Data block:
· · · · · · ·

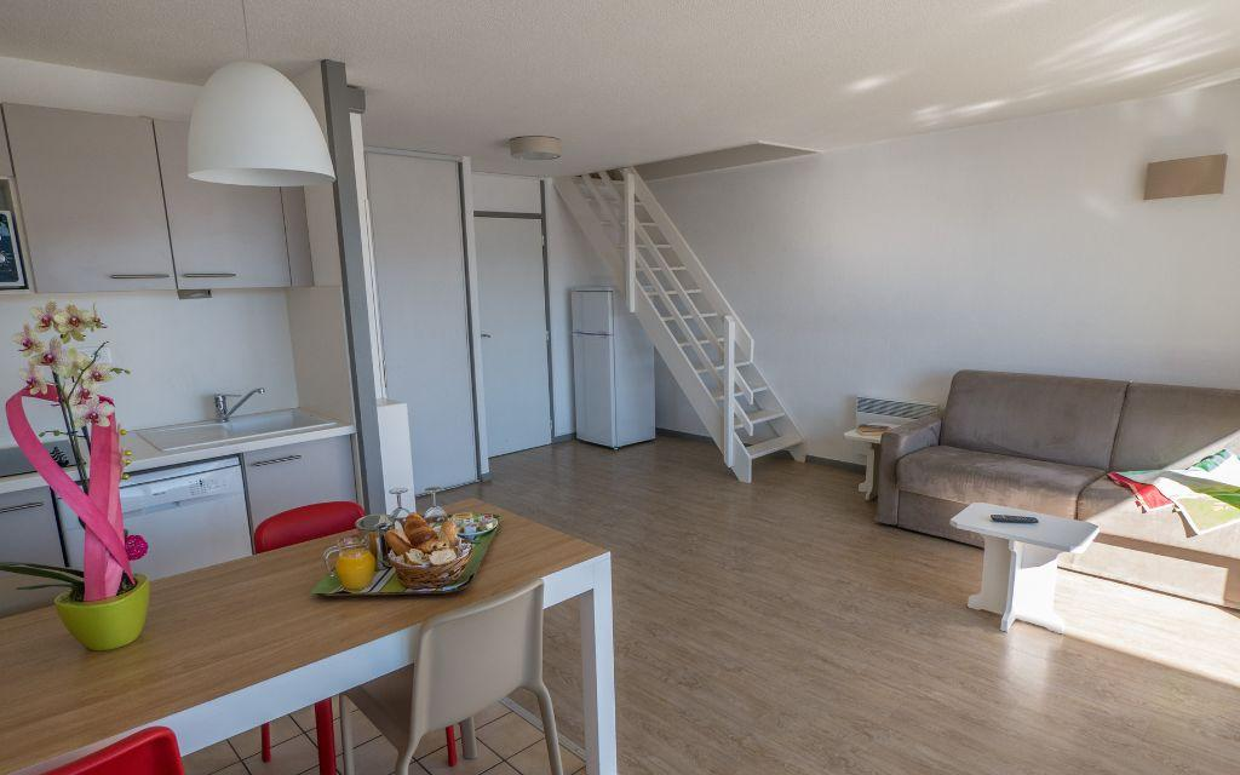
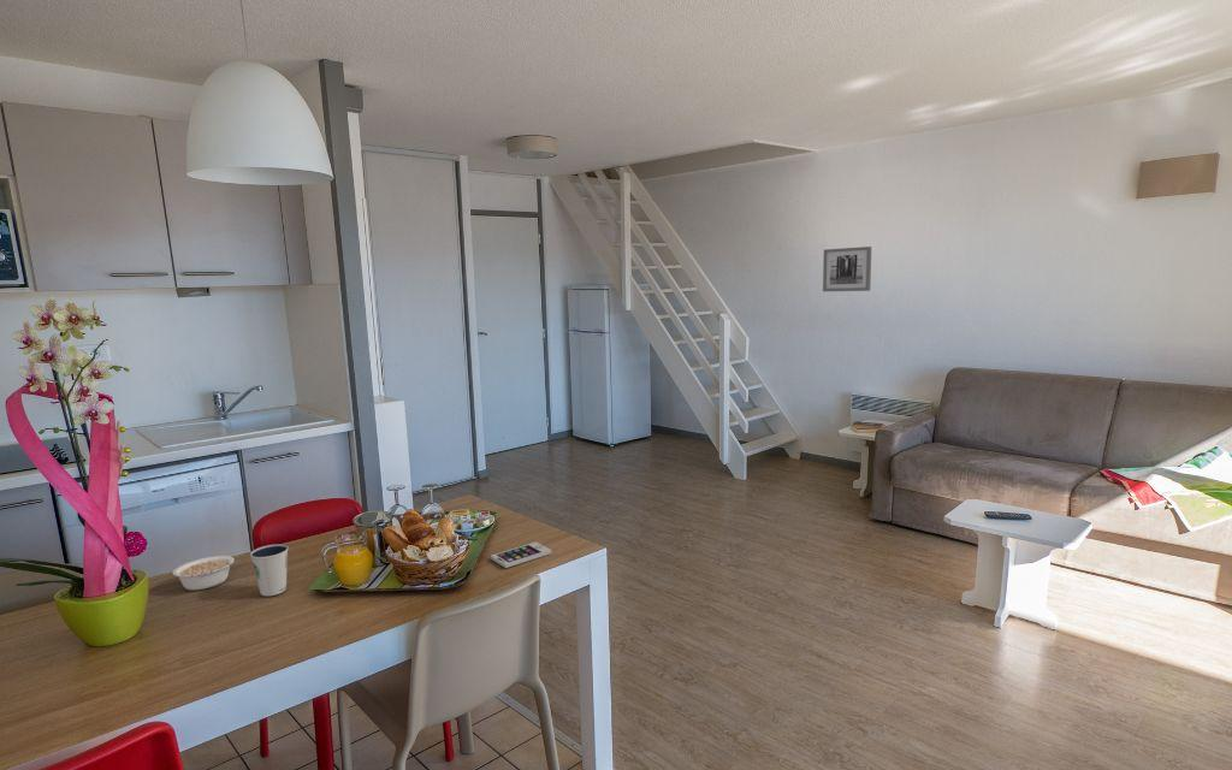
+ smartphone [490,540,553,569]
+ legume [172,555,239,592]
+ wall art [822,245,872,292]
+ dixie cup [249,543,290,597]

· · · · · · ·

Task brief:
In your output, repeat the listing above exactly and include none of the pictures.

Exercise response:
+ smartphone [490,540,553,569]
+ legume [172,555,239,592]
+ wall art [822,245,872,292]
+ dixie cup [249,543,290,597]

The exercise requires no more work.